Just wanted to make you aware of two books that were recently published regarding films of WWI.

The first, is WAR WINGS: Films of the First Air War, is a reference guide that describes, in detail, thousands of scenes of WWI aviation related documentary motion pictures. Of the thousands of WWI related reels held in the National Archives, only 71 film titles document aviation activities, and half of those titles consist of only a few scenes. WAR WINGS chronicles over 2,500 individual scenes of filmed action, while hundreds more are summarized. Scenes of pilot training, airplane manufacturing, fighting in the skies over France, and even the post-Armistice testing of enemy airplanes, are cover in this book.

The second one is BATTLEFILM: U.S. Army Signal Corps Motion Pictures of the Great War, was the Finalist Award Winner in the Military History Category of THE NATIONAL “BEST BOOKS” 2007 AWARDS. For the first time, in book form, there is concise information about the surviving motion pictures that were taken during WWI. BATTLEFILM details 467 film titles that cover America’s part in this conflict. Each of the 957 reels of action is described using data gathered from actual U.S. Army records.

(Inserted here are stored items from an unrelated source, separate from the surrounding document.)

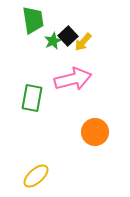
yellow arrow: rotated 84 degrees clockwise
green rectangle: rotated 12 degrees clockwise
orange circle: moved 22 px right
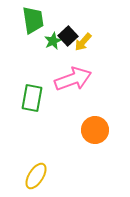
pink arrow: rotated 6 degrees counterclockwise
orange circle: moved 2 px up
yellow ellipse: rotated 16 degrees counterclockwise
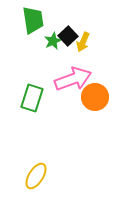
yellow arrow: rotated 18 degrees counterclockwise
green rectangle: rotated 8 degrees clockwise
orange circle: moved 33 px up
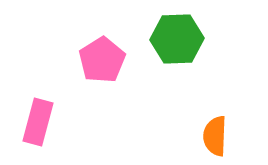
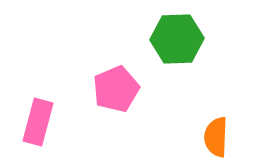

If your interested in these books please check out the authors website at www.pwstewart.com for more information.
Disclaimer...I'm the author.
ps


----------



## Emac44 (Apr 7, 2008)

PWS. Thanks I will look out for those books. But also a new Documenatry has been released with black and white film footage from World War 1 been digitaly remastered and colour added to each frame of footage. Documentary is on the History Channel


----------